25% of Stanford Students Sign up for Meatless Mondays!
David Kay, founder and former president of Stanford PAW (People for Animal Welfare), recently penned an article for The Standard Daily, a student news website, on the rise of students opting to participate in Meatless Mondays.
According to the article, 1,700 Stanford students–which equates to 25 percent of the student body, have pledged to go meatless on Mondays last year alone. He also credits Stanford for listening to the requests of its students in terms of offering more plant-based foods, earning it the title of “Most Vegan-Friendly College” by PETA last year. However, Kay states that this increase is not only due to the abundance of options that is appealing to students, but also due to them learning more about meat production itself. He writes:
“At the end of the day, folks are not choosing different foods just because of the health benefits and delicious food products available (although those are certainly good reasons to do so!). They’re doing so because they recognize that meat production is destroying the environment and hurting humans and animals alike.”

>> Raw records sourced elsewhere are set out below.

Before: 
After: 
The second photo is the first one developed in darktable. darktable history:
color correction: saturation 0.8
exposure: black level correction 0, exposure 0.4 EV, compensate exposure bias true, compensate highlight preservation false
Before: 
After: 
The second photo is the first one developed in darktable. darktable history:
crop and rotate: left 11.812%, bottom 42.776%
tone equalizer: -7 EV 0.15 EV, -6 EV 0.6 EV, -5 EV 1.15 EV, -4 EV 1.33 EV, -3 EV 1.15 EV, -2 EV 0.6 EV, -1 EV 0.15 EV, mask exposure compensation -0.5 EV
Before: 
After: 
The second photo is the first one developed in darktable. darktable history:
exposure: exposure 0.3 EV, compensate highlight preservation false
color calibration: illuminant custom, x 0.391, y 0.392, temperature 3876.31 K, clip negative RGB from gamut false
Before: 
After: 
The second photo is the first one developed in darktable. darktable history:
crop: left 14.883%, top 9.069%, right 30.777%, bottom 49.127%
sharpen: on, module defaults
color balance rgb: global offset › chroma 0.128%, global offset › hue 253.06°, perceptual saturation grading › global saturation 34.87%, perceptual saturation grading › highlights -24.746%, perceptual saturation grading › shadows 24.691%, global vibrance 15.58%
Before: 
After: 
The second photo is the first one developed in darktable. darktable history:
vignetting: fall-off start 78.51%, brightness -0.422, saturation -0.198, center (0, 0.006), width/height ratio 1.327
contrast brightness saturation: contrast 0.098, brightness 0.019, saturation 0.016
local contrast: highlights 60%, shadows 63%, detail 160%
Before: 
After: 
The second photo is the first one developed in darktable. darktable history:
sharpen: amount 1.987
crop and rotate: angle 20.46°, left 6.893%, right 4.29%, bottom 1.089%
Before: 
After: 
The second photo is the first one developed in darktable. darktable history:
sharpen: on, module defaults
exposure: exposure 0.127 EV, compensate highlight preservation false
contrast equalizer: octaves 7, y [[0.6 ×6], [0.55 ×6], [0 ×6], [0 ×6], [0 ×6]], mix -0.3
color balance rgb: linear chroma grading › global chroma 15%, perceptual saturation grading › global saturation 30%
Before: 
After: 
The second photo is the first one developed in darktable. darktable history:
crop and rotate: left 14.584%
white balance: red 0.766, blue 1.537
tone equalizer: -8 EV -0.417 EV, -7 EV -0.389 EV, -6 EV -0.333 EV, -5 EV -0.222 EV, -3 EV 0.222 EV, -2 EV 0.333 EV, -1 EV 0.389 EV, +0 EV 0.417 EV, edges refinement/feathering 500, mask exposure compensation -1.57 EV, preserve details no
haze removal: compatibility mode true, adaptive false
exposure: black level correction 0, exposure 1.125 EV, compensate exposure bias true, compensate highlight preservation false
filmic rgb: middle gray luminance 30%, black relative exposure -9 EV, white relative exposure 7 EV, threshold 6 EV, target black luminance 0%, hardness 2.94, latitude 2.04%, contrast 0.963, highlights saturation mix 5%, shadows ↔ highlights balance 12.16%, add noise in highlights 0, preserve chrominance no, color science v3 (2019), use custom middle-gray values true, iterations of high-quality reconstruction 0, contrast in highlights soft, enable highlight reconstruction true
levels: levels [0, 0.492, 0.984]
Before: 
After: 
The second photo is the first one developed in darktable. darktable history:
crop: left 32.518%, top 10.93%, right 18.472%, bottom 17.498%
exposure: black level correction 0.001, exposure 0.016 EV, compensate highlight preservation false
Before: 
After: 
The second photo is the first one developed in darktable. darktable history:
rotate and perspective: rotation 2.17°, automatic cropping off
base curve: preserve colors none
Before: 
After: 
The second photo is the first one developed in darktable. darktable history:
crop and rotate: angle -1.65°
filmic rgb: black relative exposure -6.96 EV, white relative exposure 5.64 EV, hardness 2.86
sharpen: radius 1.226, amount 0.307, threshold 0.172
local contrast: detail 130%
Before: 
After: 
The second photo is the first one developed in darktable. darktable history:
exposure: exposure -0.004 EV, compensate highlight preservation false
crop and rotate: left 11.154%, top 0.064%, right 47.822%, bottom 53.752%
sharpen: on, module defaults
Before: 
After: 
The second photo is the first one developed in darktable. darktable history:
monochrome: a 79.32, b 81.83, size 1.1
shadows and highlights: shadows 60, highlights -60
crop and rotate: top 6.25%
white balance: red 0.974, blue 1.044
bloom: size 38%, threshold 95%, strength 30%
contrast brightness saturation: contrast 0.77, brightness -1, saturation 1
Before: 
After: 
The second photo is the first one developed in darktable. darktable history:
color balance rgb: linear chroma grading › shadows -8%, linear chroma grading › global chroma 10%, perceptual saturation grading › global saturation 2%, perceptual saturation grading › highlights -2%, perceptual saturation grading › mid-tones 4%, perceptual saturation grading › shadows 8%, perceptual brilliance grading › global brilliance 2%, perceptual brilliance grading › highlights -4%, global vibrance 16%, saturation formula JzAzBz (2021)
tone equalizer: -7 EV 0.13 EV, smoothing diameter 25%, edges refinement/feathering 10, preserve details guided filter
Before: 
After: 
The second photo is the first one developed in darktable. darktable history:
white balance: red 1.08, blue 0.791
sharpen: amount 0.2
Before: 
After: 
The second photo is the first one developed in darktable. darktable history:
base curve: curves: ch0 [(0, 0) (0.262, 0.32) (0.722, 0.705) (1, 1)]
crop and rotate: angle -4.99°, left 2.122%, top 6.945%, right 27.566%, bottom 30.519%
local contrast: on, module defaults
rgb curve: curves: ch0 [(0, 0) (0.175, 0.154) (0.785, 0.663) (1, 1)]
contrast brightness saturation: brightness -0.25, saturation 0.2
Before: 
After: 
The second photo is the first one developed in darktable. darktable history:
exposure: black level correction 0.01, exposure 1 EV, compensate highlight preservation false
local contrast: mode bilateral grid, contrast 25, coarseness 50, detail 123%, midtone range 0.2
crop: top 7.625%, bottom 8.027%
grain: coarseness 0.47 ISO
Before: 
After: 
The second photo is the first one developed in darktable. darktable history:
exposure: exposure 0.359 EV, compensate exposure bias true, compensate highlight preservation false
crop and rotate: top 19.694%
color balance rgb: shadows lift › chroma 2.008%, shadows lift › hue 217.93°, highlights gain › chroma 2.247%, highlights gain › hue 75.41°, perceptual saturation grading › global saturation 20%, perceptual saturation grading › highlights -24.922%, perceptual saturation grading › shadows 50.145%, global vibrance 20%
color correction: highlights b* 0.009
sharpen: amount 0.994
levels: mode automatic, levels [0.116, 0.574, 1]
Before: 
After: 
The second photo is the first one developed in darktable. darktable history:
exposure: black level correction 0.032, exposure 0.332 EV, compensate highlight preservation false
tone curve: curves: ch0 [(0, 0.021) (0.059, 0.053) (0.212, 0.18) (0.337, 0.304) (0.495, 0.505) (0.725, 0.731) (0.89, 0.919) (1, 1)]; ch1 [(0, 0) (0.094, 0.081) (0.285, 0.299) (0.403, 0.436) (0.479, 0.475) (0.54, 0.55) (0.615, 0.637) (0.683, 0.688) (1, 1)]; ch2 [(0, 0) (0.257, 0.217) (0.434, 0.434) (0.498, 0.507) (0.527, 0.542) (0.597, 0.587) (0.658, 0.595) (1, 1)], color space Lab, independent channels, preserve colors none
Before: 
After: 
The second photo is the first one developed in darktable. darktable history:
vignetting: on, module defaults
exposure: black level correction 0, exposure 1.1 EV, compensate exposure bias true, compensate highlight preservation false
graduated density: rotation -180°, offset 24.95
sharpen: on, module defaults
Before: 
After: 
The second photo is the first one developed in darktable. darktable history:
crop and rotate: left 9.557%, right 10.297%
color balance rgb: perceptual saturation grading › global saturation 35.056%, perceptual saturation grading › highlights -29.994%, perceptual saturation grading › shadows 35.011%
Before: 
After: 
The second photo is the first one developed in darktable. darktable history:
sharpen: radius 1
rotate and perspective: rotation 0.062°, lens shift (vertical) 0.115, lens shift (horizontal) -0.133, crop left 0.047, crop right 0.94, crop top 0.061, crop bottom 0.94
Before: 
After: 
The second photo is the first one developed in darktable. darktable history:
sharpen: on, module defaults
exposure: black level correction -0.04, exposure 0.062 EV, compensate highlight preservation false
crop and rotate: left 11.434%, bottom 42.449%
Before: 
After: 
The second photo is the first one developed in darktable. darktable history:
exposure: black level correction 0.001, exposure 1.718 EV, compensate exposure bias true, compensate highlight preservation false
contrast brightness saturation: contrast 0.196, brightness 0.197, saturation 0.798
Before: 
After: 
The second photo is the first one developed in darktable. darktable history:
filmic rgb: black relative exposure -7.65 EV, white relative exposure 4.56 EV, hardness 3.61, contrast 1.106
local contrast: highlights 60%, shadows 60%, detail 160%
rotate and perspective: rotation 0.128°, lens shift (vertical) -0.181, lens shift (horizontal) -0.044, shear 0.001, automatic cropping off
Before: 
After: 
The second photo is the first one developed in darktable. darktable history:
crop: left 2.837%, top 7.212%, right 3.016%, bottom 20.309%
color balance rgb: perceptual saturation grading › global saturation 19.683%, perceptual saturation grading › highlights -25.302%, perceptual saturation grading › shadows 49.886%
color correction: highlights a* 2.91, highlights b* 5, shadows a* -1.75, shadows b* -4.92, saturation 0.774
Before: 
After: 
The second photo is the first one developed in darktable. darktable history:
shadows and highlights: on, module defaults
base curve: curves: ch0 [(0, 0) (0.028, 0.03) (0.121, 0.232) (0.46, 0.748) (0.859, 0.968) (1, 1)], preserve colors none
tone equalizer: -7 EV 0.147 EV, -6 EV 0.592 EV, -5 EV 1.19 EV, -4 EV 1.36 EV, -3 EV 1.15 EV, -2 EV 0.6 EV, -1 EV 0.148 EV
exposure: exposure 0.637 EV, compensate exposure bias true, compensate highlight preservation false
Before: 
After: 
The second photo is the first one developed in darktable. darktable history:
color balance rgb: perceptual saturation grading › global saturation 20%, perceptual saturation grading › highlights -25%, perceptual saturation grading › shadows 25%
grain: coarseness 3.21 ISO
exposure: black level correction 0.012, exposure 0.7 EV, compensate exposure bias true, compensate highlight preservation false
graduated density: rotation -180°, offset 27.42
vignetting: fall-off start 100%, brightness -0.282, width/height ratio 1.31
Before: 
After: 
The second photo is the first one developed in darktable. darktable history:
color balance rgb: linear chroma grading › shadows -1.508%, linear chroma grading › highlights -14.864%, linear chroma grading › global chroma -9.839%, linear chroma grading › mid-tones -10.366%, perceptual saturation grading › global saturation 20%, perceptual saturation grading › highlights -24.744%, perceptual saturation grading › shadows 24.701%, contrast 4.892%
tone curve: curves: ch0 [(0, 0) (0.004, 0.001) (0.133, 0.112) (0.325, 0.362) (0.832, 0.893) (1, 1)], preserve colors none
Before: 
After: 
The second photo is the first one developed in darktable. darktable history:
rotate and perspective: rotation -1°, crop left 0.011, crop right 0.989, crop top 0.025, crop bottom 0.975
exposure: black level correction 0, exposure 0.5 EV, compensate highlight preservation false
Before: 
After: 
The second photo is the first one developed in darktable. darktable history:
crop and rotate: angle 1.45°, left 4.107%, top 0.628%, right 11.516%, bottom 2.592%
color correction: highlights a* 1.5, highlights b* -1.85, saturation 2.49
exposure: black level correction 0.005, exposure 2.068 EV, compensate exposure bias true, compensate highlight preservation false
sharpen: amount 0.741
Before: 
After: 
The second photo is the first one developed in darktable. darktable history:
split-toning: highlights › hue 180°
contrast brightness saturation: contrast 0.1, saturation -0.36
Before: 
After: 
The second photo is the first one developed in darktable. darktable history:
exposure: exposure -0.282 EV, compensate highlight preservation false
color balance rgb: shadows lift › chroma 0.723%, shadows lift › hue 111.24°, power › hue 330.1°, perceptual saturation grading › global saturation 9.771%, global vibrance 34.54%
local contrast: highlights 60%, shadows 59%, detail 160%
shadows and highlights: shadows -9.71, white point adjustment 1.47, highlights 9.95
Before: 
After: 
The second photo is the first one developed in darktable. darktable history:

Kay continues on to write that while not everyone has the same access to plant-based foods and that it is “absolutely crucial that we fight for institutional changes to address this grave problem”, in Stanford that is not the case. Due to the abundance of vegan and vegetarian food in the dining halls, and options available when buying food or dining out, he concludes:
“These reasons — the moral necessity of decreasing meat consumption and the ease at which most students can do so — may explain why overwhelming numbers of Stanford students are ditching meat.”
If Kay is correct in the formula needed to promote plant-based diets on campuses and beyond, we may just see higher amounts of students trying out the Meatless Monday pledge, as information and options become increasingly more available and accessible!